There is so much packed into this sidra – where to begin? Is it with the conundrum of the name of God as presented here? The new and different kind of relationship that God has with Moses in comparison with the Patriarchs? The insight into Moses’ speech difficulties? The hardening of the resolve of Pharaoh by God – and for what purpose? The sudden placing of the genealogy interrupting the narrative flow? The terrible plagues inflicted on the Egyptians? The most amazing (to me, the mother of a primary school child) that the plague of lice could not be repeated by the powerful magicians who could copy other plagues?
One line spoke to me more this year than any other – Moses repeats the words of God who tells the people “I am YHVH and I will bring you out from under the burdens of the Egyptians and I will deliver you from being slaves to them, and I will redeem you with an outstretched arm and with great judgments, and I will take you to Me for a people and I will be your God, and you will know that I am the Eternal your God who brought you out from under the burdens of the Egyptians and I will bring you in to the land concerning which I lifted up My hand to give it to Abraham, to Isaac and to Jacob, and I will give it to you for a heritage, I am YHVH” and the people “did not listen to Moses because of impatience of spirit and [their] difficult work” (6:6-9)
Literally the words “kotzer ruach” mean shortness of breath or limited spirit and could mean, as Rashi understands it, that they were physically finding breathing hard, presumably because of the severity of the work they had to do. But I find Rabbi Samson Raphael Hirsch’s translation as “impatience” more satisfactory. They did not listen to what Moses was saying because they were operating in a different emotional environment, they were focussed only on the here and now, they could not see beyond the next task to be achieved. Short termism was all they could manage. The Jews were slaves – and had been for some generations – in a land named Mitzraim, “the doubly narrow place”. They had become habituated to their surroundings and their lives, they had learned how to survive, and that skill was all about having narrow horizons themselves. They could not possibly imagine a future, let alone a future in a different world where they would be quite different themselves. The generation of the exodus were emotionally and intellectually locked down, they suffered failure of imagination as well as failure of faith, their one imperative was to keep their heads down and keep doing what they had always done. They would allow themselves no awareness outside this behaviour. They just wanted to survive but it seems they no longer knew why it was important to survive or what they were surviving in order to become.
This view of “kotzer ruach” of narrowness of spirit and failure to dream of a better future is one that comes into sharp focus for me as I watch the run up to the Israeli elections.
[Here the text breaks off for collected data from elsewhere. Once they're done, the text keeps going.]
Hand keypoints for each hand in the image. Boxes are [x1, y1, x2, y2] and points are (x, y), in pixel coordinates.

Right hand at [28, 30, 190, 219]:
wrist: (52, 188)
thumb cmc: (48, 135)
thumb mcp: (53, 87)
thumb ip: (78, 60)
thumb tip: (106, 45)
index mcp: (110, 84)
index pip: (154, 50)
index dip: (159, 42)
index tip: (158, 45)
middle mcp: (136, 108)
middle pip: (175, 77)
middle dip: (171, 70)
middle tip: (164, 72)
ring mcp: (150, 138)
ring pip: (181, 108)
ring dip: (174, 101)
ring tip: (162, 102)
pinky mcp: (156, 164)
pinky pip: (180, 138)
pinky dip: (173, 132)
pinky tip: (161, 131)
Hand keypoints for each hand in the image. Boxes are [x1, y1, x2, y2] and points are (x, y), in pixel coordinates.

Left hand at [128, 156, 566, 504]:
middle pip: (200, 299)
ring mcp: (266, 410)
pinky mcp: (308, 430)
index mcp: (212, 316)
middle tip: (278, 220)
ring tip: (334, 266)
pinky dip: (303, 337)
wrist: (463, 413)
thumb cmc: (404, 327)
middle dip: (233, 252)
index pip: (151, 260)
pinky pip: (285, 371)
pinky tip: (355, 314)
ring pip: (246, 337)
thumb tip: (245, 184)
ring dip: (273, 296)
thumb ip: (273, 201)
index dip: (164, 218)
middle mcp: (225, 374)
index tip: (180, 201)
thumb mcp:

The many shifting coalitions as people jockey for votes, the offerings of quick fixes rather than thoughtful change, the lack of focus on life -critical issues in favour of trivial ones, the refusal to engage with the peace process, the social pressures facing so many of the people, the financial pressures that can surely not be sustained, it is depressing to sit here watching a country I love suffering from kotzer ruach, taking short breaths that allow it to continue from moment to moment, but having lost direction, belief, imagination, purpose. In 1897 Theodor Herzl famously wrote “im tirtzu, ein zo agada; ve’im lo tirtzu, agada hi ve’agada tisha’er’,: ‘If you will it, it is no dream; and if you do not will it, a dream it is and a dream it will stay”. Because he and others thought and planned and imagined and dreamed, a Jewish State was born, but it requires the thinking and planning and imagination and dreaming of its current leadership for it to continue to be what it was set up to be: “THE STATE OF ISRAEL will be open for Jewish immigration and for the Ingathering of the Exiles; it will foster the development of the country for the benefit of all its inhabitants; it will be based on freedom, justice and peace as envisaged by the prophets of Israel; it will ensure complete equality of social and political rights to all its inhabitants irrespective of religion, race or sex; it will guarantee freedom of religion, conscience, language, education and culture; it will safeguard the Holy Places of all religions; and it will be faithful to the principles of the Charter of the United Nations.” (Declaration of Independence 1948) (1)
Moses offered hope and deep meaning to the Children of Israel, who could not listen to him or understand what he was offering and so missed a vital opportunity to not only survive but to thrive as a people of God. I hope and pray that we will not suffer such a failure of imagination and will again, and that those who are able to vote in the coming election will make their voices heard for good, so that the promise “I will take you to Me for a people, and I will be to you a God, and you will know that I am the Eternal your God” with all that that extraordinary relationship of covenant and obligation can mean, will happen in our day.